Key Features and Challenges

  1. Scalability:
    • Handling 250,000 QPS was a significant challenge. To address this, Nginx/OpenResty with Lua was optimized for low-latency, high-throughput processing, and Kinesis was chosen for its ability to scale elastically with traffic.
  2. Data Deduplication:
    • Deduplication was performed at the ingestion layer using Lua scripts and within the streaming and batch processes. This ensured that the dataset was accurate and that data analysis was based on clean, high-quality data.
  3. Batching and Storage Optimization:
    • Storing large amounts of high-frequency data in S3 required efficient batching strategies. Data was written to S3 in compressed batches, with each event tagged for retrieval and analysis downstream.
  4. Real-Time vs Batch Processing:
    • The system balanced real-time processing needs with batch analytics. Openresty handled real-time data streams for immediate processing, while S3 and the data warehouses managed historical data analysis through periodic batch uploads.
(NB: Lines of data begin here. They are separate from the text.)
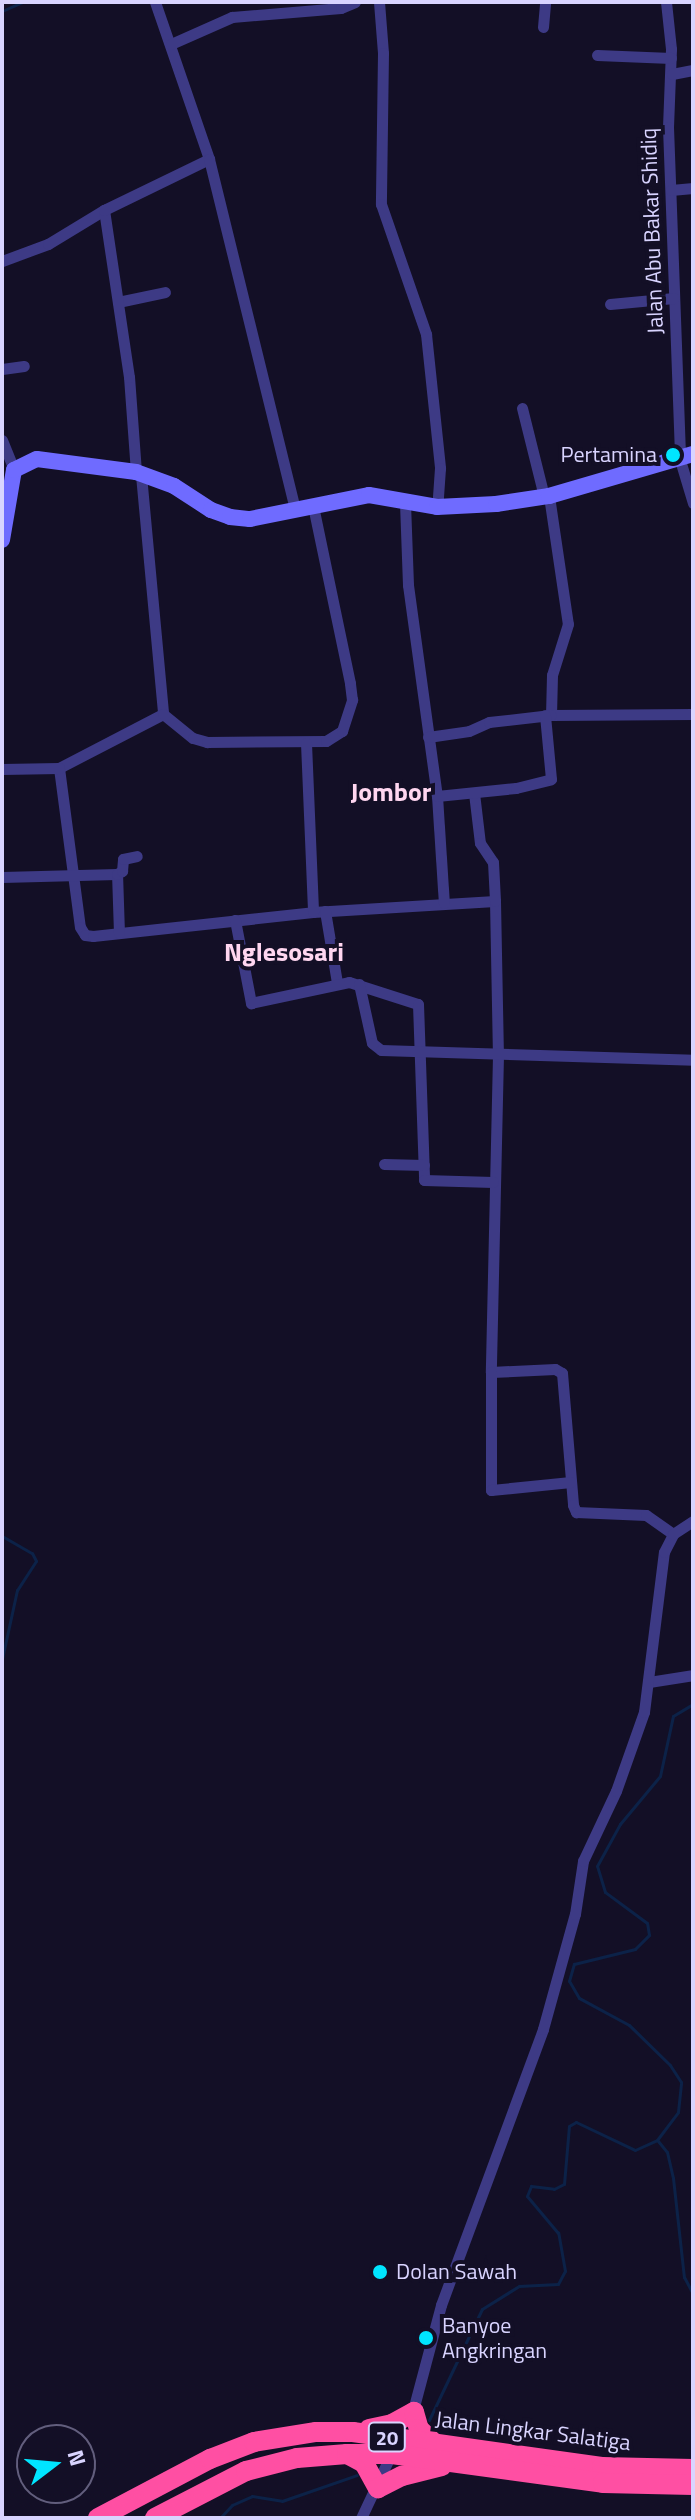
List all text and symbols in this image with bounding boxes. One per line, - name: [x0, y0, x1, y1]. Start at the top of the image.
- street label: Jalan Abu Bakar Shidiq: [635, 127, 669, 335]
- place label: Pertamina: [561, 442, 657, 468]
- marker: Pertamina: [664, 446, 682, 464]
- district label: Jombor: [350, 776, 432, 808]
- district label: Nglesosari: [224, 936, 344, 968]
- place label: Dolan Sawah: [396, 2259, 517, 2285]
- marker: Dolan Sawah: [371, 2263, 389, 2281]
- place label: Banyoe Angkringan: [442, 2312, 547, 2364]
- marker: Banyoe Angkringan: [417, 2329, 435, 2347]
- street label: Jalan Lingkar Salatiga: [434, 2406, 632, 2456]
- road number: 20: [367, 2421, 407, 2453]
- north arrow: [16, 2424, 96, 2504]
- text: N: [59, 2446, 96, 2470]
  5. Integration with Machine Learning:
    • The continuous feedback loop between the Sagemaker models, Redis, and Postgres ensured that bidding strategies were dynamically updated based on the latest data. The low-latency architecture of Redis enabled rapid access to real-time pricing parameters, ensuring quick bid responses.
  6. Visualization and Insights:
    • Tableau provided stakeholders with an intuitive, visual interface for analyzing the system’s performance. Custom dashboards tracked everything from bid request volumes to conversion rates, offering deep insights into the effectiveness of the bidding strategy.